Amor de Perdição - Cap. 6: Capítulo 6 Pág. 33 / 145

– Ora, meu fidalgo – continuou ele, descendo as mangas arregaçadas da camisa, e apertando-as com dificuldade nos grossos pulsos, como quem sabe as etiquetas das mangas – há-de desculpar que eu viesse assim em mangas de camisa; mas não dei com a jaqueta…

– Está muito bem, senhor João – atalhou o académico.

– Pois, senhor, eu devo um favor a seu pai, e um favor daquela casta. Uma vez armou-se aqui à minha porta uma desordem, a troco dum couce que um macho dum almocreve deu numa égua, que eu estava ferrando, e, em tão boa hora foi, que lhe partiu rente o jarrete por aqui, salvo tal lugar.

João da Cruz mostrou na sua perna o ponto por onde fora fracturada a da égua, e continuou:

– Eu tinha ali à mão o martelo, e não me tive que não pregasse com ele na cabeça do macho, que foi logo pra terra. O recoveiro de Garção, que era chibante, deitou as unhas a um bacamarte, que trazia entre uma carga, e desfechou comigo, sem mais tir-te nem guar-te. «Ó alma danada! – disse-lhe eu – pois tu vês que o teu macho me aleijou esta égua, que custou vinte peças a seu dono, e que eu tenho de pagar, e dás-me um tiro por eu te atordoar o macho!?»

– E o tiro acertou-lhe? – atalhou Simão.

– Acertou: mas saberá vossa senhoria que me não matou; deu--me aqui por este braço esquerdo com dois quartos. E vai eu, entro em casa, vou à cabeceira da cama, e trago uma clavina, e desfecho--lha na tábua do peito. O almocreve caiu como um tordo, e não tugiu nem mugiu. Prenderam-me, e fui para Viseu e já lá estava há três anos, no ano em que o paizinho de vossa senhoria veio corregedor. Andava muita gente a trabalhar contra mim, e todos me diziam que eu ia pernear na forca.

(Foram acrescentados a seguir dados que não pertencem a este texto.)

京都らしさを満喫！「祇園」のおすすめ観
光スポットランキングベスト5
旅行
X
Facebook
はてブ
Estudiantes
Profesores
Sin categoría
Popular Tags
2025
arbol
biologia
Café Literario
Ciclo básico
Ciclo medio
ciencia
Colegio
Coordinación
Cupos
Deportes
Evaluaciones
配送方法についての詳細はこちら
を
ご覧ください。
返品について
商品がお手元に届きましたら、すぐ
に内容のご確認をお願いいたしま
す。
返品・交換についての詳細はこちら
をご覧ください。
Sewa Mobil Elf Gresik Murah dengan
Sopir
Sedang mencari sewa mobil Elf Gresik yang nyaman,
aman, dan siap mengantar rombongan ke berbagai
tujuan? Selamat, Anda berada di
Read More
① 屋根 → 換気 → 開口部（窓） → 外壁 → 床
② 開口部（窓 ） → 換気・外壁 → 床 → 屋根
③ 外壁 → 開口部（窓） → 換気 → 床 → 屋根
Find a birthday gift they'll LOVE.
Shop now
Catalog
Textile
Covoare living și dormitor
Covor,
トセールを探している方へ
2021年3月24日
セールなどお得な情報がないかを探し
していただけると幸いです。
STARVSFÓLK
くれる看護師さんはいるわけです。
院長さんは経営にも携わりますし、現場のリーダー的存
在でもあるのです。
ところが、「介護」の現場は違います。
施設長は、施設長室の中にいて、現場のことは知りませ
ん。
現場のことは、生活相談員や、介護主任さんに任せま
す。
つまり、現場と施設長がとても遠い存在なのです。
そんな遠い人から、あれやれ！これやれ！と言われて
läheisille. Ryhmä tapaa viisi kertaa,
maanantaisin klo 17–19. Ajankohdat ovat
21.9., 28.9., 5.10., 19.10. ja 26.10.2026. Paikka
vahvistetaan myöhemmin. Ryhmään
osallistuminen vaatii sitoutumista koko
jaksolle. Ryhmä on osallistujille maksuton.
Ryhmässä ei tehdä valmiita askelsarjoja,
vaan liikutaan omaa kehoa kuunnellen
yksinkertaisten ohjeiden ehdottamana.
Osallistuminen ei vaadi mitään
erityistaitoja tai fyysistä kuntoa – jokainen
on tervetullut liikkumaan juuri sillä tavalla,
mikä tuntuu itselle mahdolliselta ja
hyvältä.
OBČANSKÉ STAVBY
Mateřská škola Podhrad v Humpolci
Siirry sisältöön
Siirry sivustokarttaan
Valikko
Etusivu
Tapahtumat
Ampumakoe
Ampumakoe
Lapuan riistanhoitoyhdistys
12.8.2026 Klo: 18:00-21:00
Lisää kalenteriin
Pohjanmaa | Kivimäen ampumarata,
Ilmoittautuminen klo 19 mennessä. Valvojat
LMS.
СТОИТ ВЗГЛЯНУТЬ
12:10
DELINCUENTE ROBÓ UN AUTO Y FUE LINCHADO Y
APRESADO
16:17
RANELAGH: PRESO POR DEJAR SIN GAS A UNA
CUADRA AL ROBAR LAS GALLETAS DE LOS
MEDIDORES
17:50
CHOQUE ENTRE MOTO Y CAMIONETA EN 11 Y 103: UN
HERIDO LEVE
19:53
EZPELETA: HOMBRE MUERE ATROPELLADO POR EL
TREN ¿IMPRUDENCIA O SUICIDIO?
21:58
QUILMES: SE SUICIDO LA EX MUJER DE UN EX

Estava lá na enxovia comigo um preso a cumprir sentença, e disse-me ele que o senhor corregedor tinha muita devoção com as sete dores de Nossa Senhora. Uma vez que ele ia passando com a família para a missa, disse-lhe eu: «Senhor corregedor, peço a vossa senhoria, pelas sete dores de Maria Santíssima, que me mande ir à sua presença, para eu explicar a minha culpa a vossa senhoria.» O paizinho de vossa senhoria chamou o meirinho-geral, e mandou tomar o meu nome. Ao outro dia fui chamado ao senhor corregedor, e contei-lhe tudo, mostrando-lhe ainda as cicatrizes do braço.